Separate face detection into standalone daemon

- Strip all face code from update.rb; add shared log helper writing to /opt/albumen/log/albumen.log with [update] prefix. update.rb now owns only album.json; face_daemon.rb owns faces.json. - New scripts/face_daemon.rb: polls MEDIA_ROOT for unprocessed images, calls faces.py in batches, writes per-directory faces.json sidecars atomically. Graceful SIGTERM/SIGINT shutdown between directories. - New config/face_daemon.service: systemd unit running as albumen user, Restart=on-failure, logs via SyslogIdentifier=albumen-faces. - app.rb: add FACES_ENABLED constant; load_faces() helper reads faces.json; album_files() merges face data into each entry as :faces field. - Update README.md and DESIGN.md to document the new daemon architecture, faces.json schema, and service management commands. Co-Authored-By: Claude Sonnet 4.6 <noreply@anthropic.com>
author: Ken D'Ambrosio <ken@jots.org> 2026-06-08 18:36:07 +0000
committer: Ken D'Ambrosio <ken@jots.org> 2026-06-08 18:36:07 +0000
commit: 625b3d5176f2c274e91fcf28bda8e45cc0477722 (patch)
tree: 6ca16ad6f4a830b65dcddbd78ad7e7a2f1655682 /DESIGN.md
parent: ecc872a1fd43c0863e3171a1faf533adc3e3a4c5 (diff)
1 files changed, 108 insertions, 40 deletions
diff --git a/DESIGN.md b/DESIGN.md
index a7f368c..79399f6 100644
--- a/DESIGN.md
+++ b/DESIGN.md
@@ -26,18 +26,29 @@ Apache reverse proxy  (192.168.10.1 / albumen.jots.org)
 Puma application server  (127.0.0.1:4567)
       │  Rack / Sinatra
       ▼
-app.rb  ──reads──►  /var/albumen/   (media files + album.json sidecars)

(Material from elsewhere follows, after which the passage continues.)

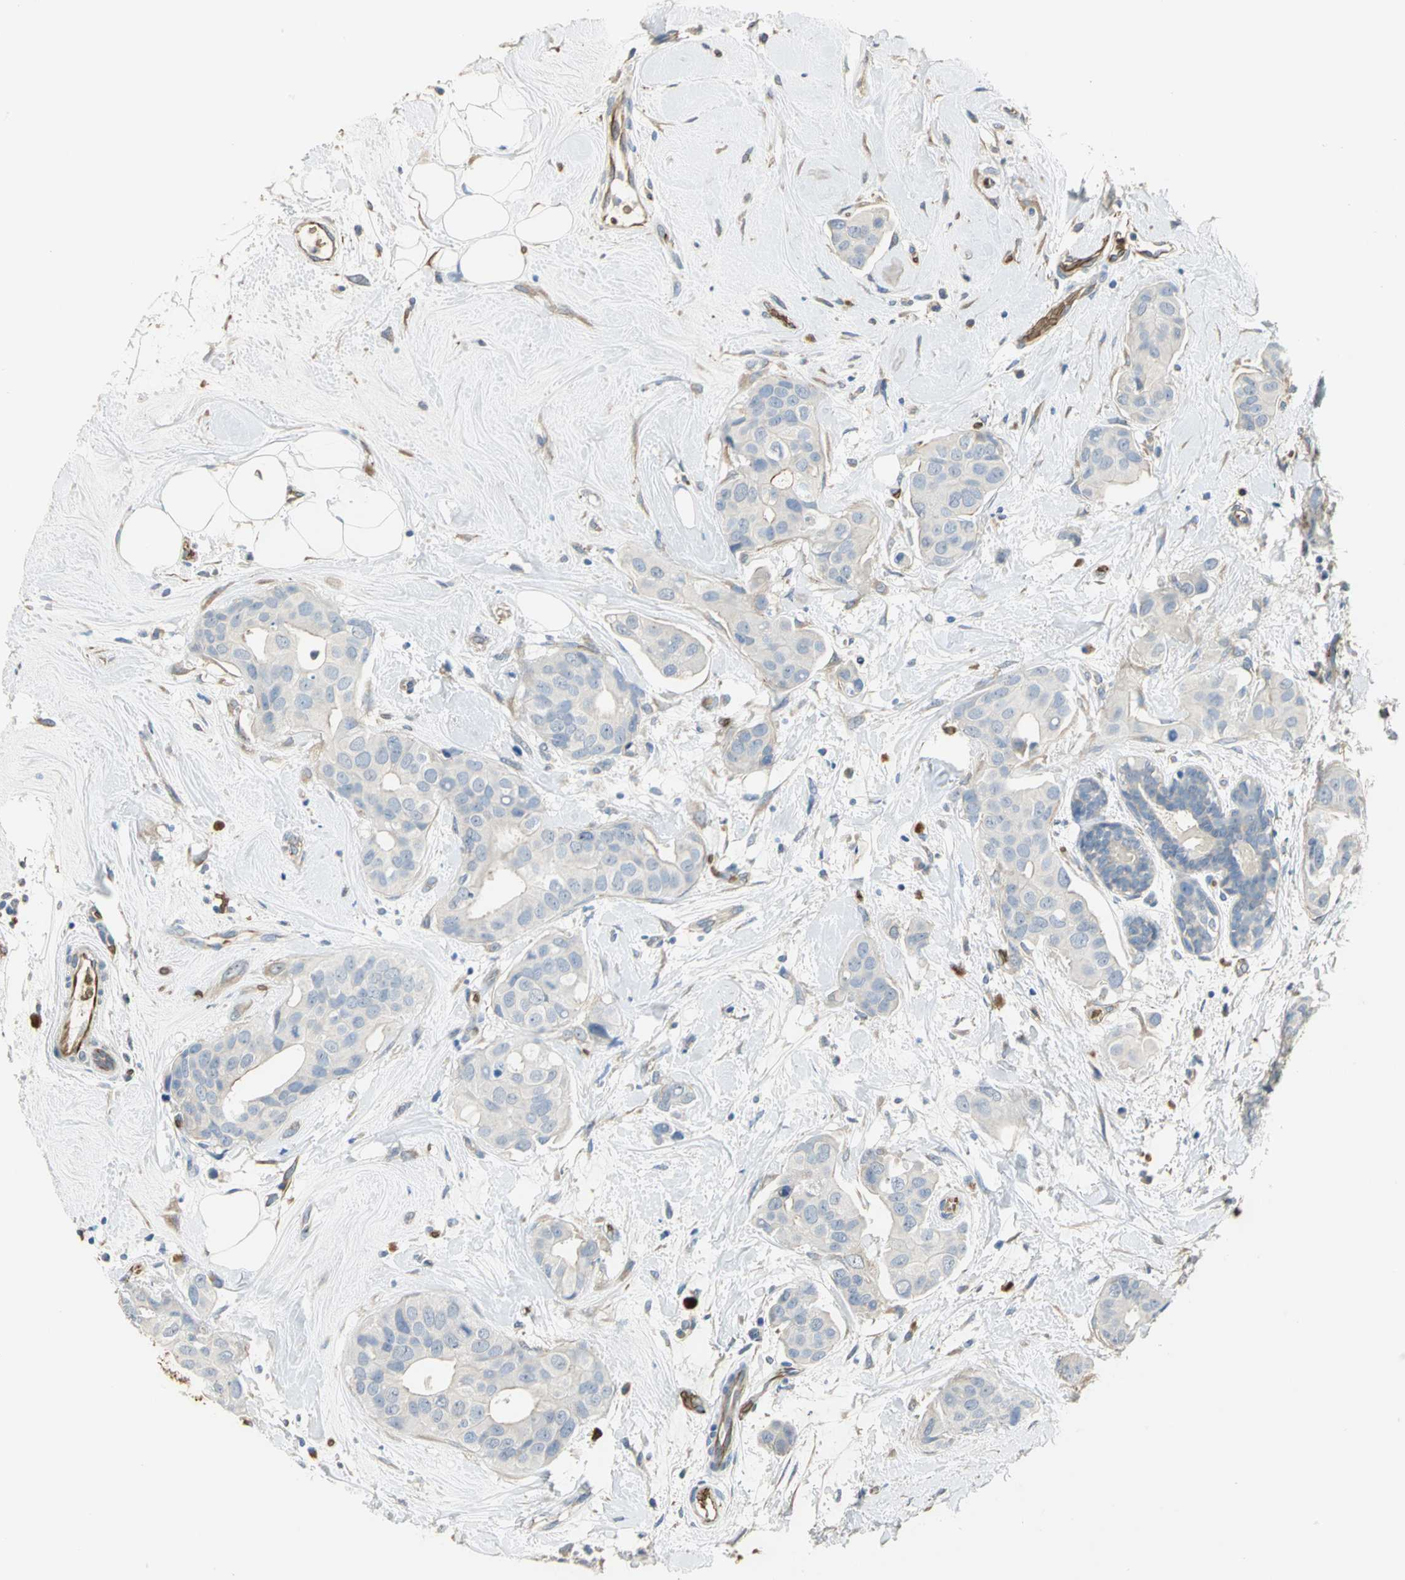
{"staining": {"intensity": "weak", "quantity": "25%-75%", "location": "cytoplasmic/membranous"}, "tissue": "breast cancer", "cell_type": "Tumor cells", "image_type": "cancer", "snomed": [{"axis": "morphology", "description": "Duct carcinoma"}, {"axis": "topography", "description": "Breast"}], "caption": "Protein staining demonstrates weak cytoplasmic/membranous staining in approximately 25%-75% of tumor cells in breast infiltrating ductal carcinoma. (IHC, brightfield microscopy, high magnification).", "gene": "TREM1", "patient": {"sex": "female", "age": 40}}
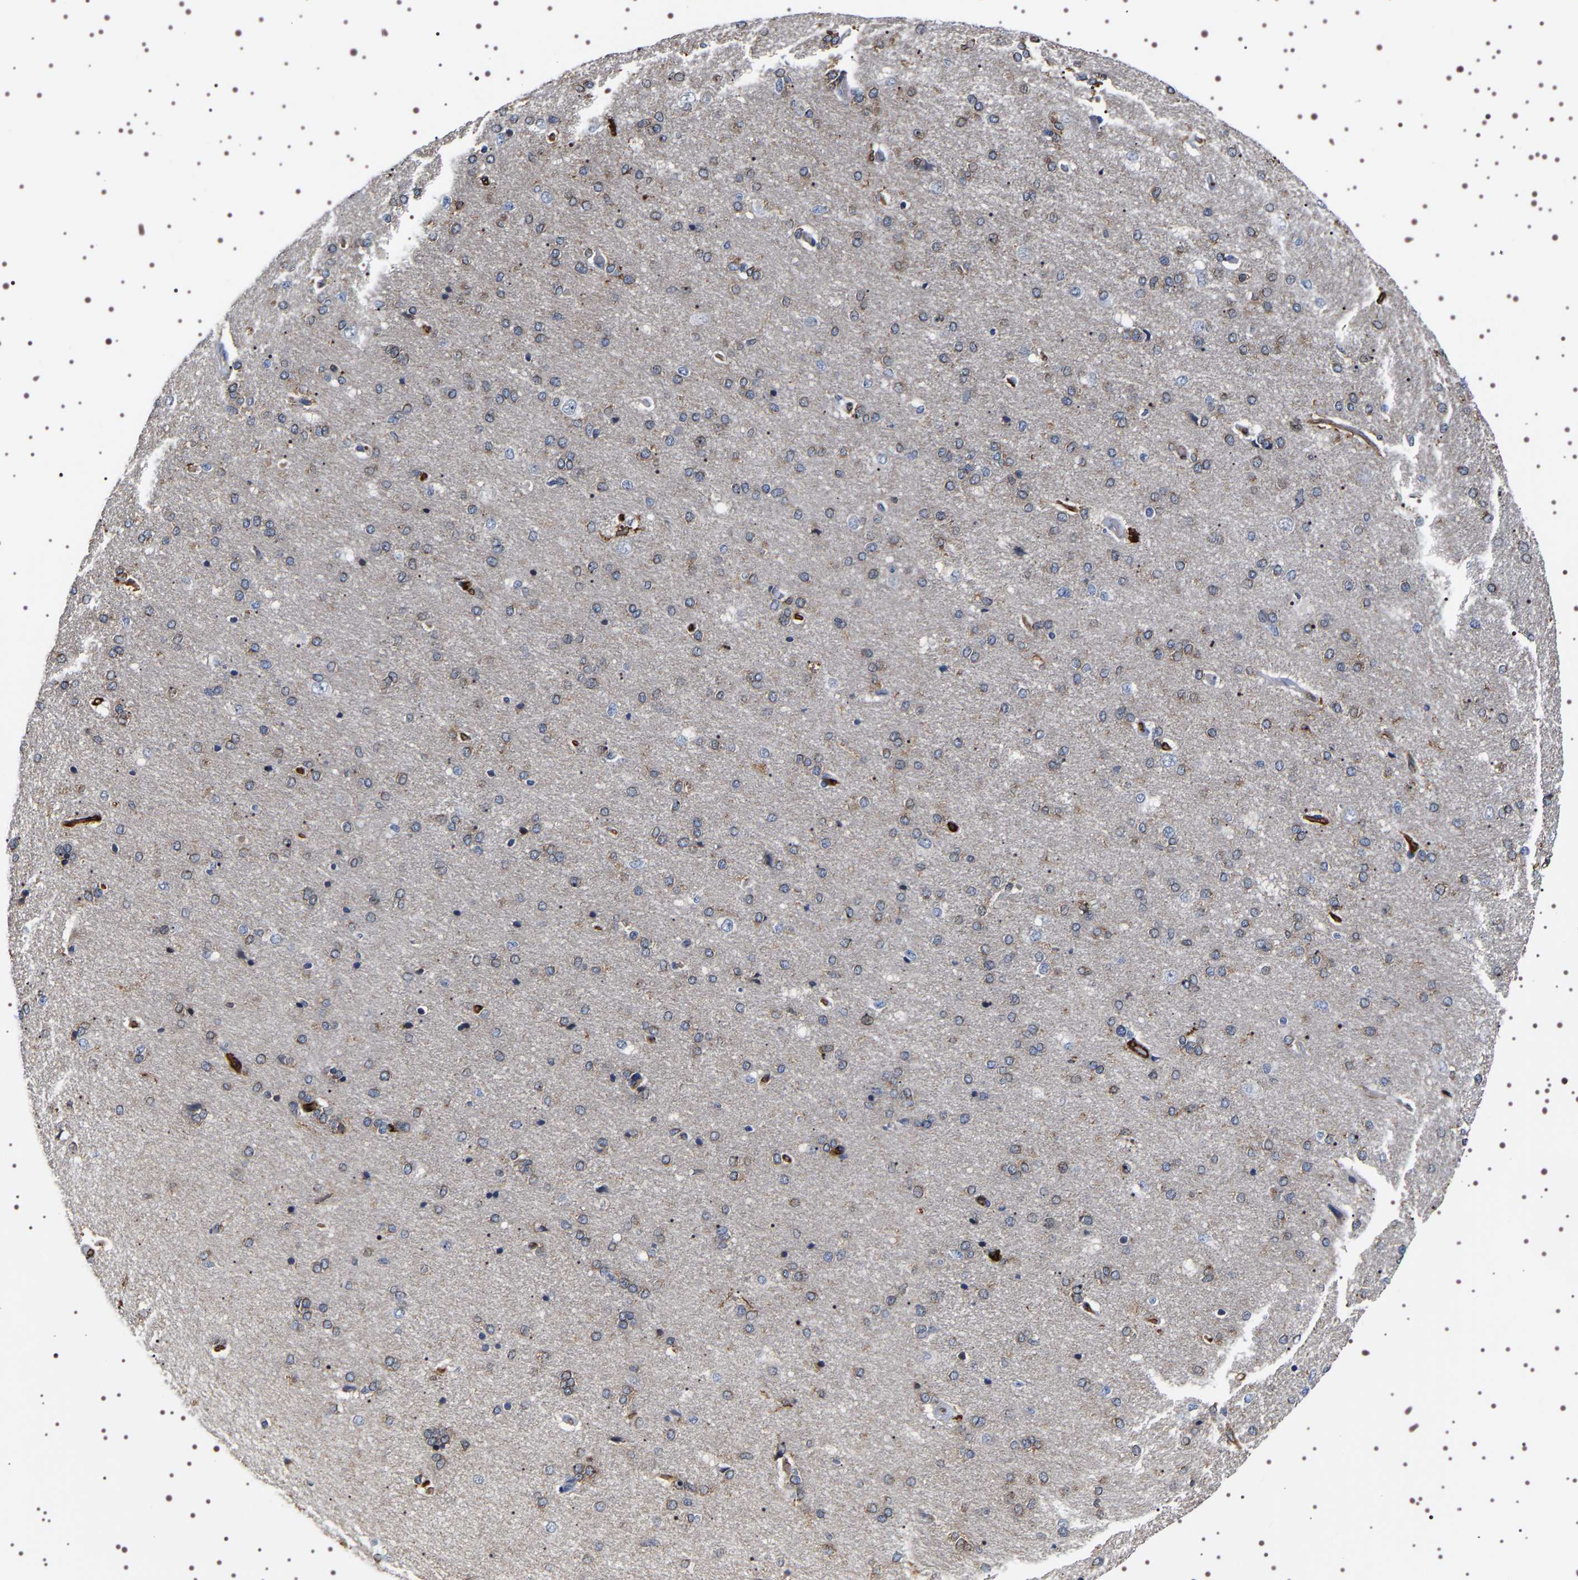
{"staining": {"intensity": "strong", "quantity": ">75%", "location": "cytoplasmic/membranous"}, "tissue": "cerebral cortex", "cell_type": "Endothelial cells", "image_type": "normal", "snomed": [{"axis": "morphology", "description": "Normal tissue, NOS"}, {"axis": "topography", "description": "Cerebral cortex"}], "caption": "Immunohistochemical staining of normal human cerebral cortex demonstrates high levels of strong cytoplasmic/membranous expression in about >75% of endothelial cells. (brown staining indicates protein expression, while blue staining denotes nuclei).", "gene": "ALPL", "patient": {"sex": "male", "age": 62}}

-        ──reads──►  /opt/albumen/cache/thumbs/   (generated thumbnails)
-        ──reads──►  /opt/albumen/config.yml       (password hash + session secret)
+app.rb        ──reads──►  /var/albumen/   (media files + album.json + faces.json sidecars)
+              ──reads──►  /opt/albumen/cache/thumbs/   (generated thumbnails)
+              ──reads──►  /opt/albumen/config.yml       (password hash + session secret)
+
+face_daemon.rb  ──reads──►  /var/albumen/   (image files)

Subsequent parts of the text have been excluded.